Secure computation is the perfect tool to better align the interests of both sides: the entrepreneur states his funding requirements, but without disclosing them to the VC.

And the VC states the returns sought. In the example both calculate, without disclosing to other party their own inputs some of the most contended terms of any seed/Series A investment: pre-money valuation and percentage ownership.
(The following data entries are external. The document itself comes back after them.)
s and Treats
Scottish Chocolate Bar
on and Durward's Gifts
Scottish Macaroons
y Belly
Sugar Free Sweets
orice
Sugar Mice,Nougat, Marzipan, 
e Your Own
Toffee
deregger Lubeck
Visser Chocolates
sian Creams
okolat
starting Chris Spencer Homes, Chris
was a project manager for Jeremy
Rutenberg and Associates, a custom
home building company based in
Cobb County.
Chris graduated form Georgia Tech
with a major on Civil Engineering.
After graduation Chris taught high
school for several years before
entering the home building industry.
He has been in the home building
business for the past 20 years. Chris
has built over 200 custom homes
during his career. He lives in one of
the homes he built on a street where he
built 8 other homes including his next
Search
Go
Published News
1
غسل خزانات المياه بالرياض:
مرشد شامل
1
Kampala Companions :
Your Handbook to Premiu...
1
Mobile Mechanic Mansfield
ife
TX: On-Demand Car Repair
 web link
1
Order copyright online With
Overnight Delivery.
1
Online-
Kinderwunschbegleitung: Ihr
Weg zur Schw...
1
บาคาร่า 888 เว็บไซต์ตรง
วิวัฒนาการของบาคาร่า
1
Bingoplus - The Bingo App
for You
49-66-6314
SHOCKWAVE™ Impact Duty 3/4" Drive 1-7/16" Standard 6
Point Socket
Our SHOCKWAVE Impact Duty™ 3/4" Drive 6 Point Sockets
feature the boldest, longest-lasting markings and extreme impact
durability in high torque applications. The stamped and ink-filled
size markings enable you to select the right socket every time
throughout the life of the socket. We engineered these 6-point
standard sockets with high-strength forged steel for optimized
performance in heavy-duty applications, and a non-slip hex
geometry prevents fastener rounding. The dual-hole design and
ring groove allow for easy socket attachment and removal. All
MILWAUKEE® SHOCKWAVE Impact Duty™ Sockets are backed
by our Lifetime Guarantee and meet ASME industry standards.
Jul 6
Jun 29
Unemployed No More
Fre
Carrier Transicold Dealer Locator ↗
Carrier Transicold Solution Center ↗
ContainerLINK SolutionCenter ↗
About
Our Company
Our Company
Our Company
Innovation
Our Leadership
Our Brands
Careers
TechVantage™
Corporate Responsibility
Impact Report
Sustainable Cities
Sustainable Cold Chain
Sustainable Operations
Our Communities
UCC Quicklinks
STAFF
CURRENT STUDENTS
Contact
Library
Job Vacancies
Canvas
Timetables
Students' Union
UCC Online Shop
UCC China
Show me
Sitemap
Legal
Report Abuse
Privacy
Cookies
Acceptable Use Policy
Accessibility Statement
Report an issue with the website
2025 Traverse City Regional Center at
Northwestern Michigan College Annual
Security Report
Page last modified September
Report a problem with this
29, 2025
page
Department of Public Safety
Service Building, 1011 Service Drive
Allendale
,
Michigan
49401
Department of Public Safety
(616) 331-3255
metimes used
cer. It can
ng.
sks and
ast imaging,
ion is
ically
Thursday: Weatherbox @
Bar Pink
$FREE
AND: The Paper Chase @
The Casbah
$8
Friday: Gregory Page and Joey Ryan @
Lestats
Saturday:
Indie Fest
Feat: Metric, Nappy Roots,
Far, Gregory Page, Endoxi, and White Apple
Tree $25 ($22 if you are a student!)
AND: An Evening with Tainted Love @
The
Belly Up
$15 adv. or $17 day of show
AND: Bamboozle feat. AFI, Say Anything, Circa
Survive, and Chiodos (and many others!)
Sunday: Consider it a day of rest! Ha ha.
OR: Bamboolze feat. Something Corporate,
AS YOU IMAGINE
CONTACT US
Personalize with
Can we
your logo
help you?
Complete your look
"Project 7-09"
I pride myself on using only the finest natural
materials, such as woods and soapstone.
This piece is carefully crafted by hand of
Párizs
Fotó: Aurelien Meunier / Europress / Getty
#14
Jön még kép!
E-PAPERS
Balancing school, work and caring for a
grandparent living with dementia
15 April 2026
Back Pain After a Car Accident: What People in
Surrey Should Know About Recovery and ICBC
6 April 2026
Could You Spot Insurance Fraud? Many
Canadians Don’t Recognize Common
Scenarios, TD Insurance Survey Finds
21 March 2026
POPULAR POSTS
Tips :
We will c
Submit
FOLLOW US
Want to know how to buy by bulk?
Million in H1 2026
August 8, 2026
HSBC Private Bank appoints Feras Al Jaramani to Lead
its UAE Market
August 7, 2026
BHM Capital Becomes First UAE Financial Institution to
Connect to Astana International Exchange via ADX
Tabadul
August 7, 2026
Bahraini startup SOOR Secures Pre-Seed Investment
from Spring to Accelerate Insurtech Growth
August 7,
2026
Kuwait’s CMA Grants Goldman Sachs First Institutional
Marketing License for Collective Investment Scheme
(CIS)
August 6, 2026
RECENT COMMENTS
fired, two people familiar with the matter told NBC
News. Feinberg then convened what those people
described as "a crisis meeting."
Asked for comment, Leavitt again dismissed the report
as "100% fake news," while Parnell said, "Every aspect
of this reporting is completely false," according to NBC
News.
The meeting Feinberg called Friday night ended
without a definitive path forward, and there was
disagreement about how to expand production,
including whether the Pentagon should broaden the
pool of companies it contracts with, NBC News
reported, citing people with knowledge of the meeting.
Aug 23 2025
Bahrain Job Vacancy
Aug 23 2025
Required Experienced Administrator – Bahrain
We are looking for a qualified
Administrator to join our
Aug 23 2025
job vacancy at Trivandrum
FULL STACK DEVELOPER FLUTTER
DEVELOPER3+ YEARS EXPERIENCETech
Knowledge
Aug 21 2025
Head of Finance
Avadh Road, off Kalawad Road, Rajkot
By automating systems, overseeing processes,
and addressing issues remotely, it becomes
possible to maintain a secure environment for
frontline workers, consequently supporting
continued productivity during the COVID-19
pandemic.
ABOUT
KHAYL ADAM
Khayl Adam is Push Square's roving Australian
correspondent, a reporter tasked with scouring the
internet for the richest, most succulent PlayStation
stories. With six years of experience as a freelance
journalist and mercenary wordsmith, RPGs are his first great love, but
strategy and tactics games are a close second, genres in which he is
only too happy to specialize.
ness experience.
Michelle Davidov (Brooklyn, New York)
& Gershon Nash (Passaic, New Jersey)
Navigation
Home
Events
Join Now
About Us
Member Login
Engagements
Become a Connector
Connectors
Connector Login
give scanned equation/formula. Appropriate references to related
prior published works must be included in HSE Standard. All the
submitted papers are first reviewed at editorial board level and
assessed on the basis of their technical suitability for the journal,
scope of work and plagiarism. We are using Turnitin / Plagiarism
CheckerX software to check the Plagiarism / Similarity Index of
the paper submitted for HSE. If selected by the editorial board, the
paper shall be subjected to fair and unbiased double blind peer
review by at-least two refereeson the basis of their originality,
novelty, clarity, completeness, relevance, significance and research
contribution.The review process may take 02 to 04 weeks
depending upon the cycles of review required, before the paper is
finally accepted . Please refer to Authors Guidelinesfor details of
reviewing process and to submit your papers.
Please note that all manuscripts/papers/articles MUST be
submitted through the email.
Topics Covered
Although there may exist incentives to misrepresent facts to the other party, there are also counter-balancing strategies to prevent it: 1) both sides must have strong incentives to close the deal, and loose if the deal doesn’t go through; 2) the more complex the formulas used and the more inter-related their terms are, the more difficult is to devise a cheating strategy; 3) both sides should not have better alternatives to the negotiated agreement: the entrepreneur chooses his preferred VC, and either there are no alternative VCs or they are so subpar compared to the chosen VC, that the startup would be of lower value; the VC cannot find an alternative investment with the same risk/return profile and the startup is somehow unique compared to other investments (technological advantage, patents, brand recognition, …).

DISCLAIMER

The preceding is just a simplified example for illustrative purposes. In the real world, you will have to change the concrete parameters and use more complex formulas that fully capture the complexities of the deal.